A figura que ninguém quer ver: o sarampo volta com força
Os números oficiais são conclusivos e alarmantes. Em apenas um mês, o México já ultrapassou os níveis de contágio de sarampo reportados durante todo o ano de 2025. Dos 6.430 casos confirmados no ano passado, saltamos para 8.332 infecções acumuladas até 3 de fevereiro.
Isso significa 1.902 novos casos detectados apenas em janeiro e nos primeiros dias de fevereiro. Quase um terço do total do ano passado, concentrado em poucas semanas. Os alertas de saúde estão ativados em diversas entidades, mas um destaca-se pela gravidade.
Jalisco responde com uma medida que já conhecíamos
O estado enfrenta um surto ativo que obrigou as autoridades a tomar uma decisão que nos leva de volta aos tempos recentes. O secretário estadual de Saúde, Héctor Raúl Pérez Gómez, anunciou o inevitável:
“É decretado o uso obrigatório de máscaras faciais nas escolas da Região Metropolitana de Guadalajara.”
A medida, que deve ser aplicada imediatamente, afeta sete municípios: Guadalajara, Zapopan, Tlaquepaque, Tonalá, Tlajomulco de Zúñiga, El Salto e Ixtlahuacán de los Membrillos. As máscaras serão obrigatórias por no mínimo 30 dias.
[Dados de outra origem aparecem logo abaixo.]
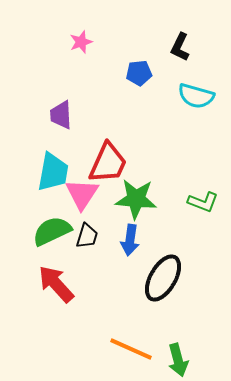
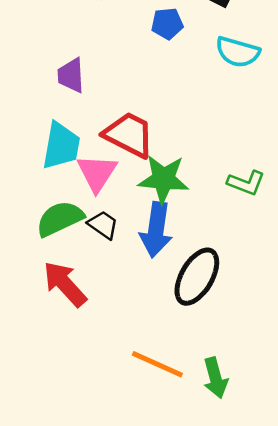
red trapezoid: (108, 163) -> (129, 135), turned -87
black trapezoid: (87, 236) -> (103, 225), turned -72
blue arrow: (130, 240) -> (156, 230), size x1.4

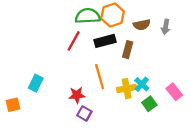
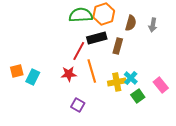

Por que tanta pressa? Porque o sarampo é uma doença viral altamente contagiosa. É transmitida por gotículas de saliva ao tossir ou espirrar. Em espaços fechados e com contacto próximo – como salas de aula – espalha-se como um incêndio.
Os sintomas não são leves: febre, congestão nasal, irritação nos olhos, manchas brancas no interior da boca e erupção cutânea que começa no rosto e se espalha pelo corpo. Eles aparecem dias após a infecção, quando você poderia ter infectado outras pessoas.
Enquanto as autoridades estatais implementam medidas reativas – necessárias, sem dúvida – a incómoda questão permanece no ar: como chegámos aqui? Onde a prevenção falhou? Os números falam por si. E o que eles dizem não é nada bom.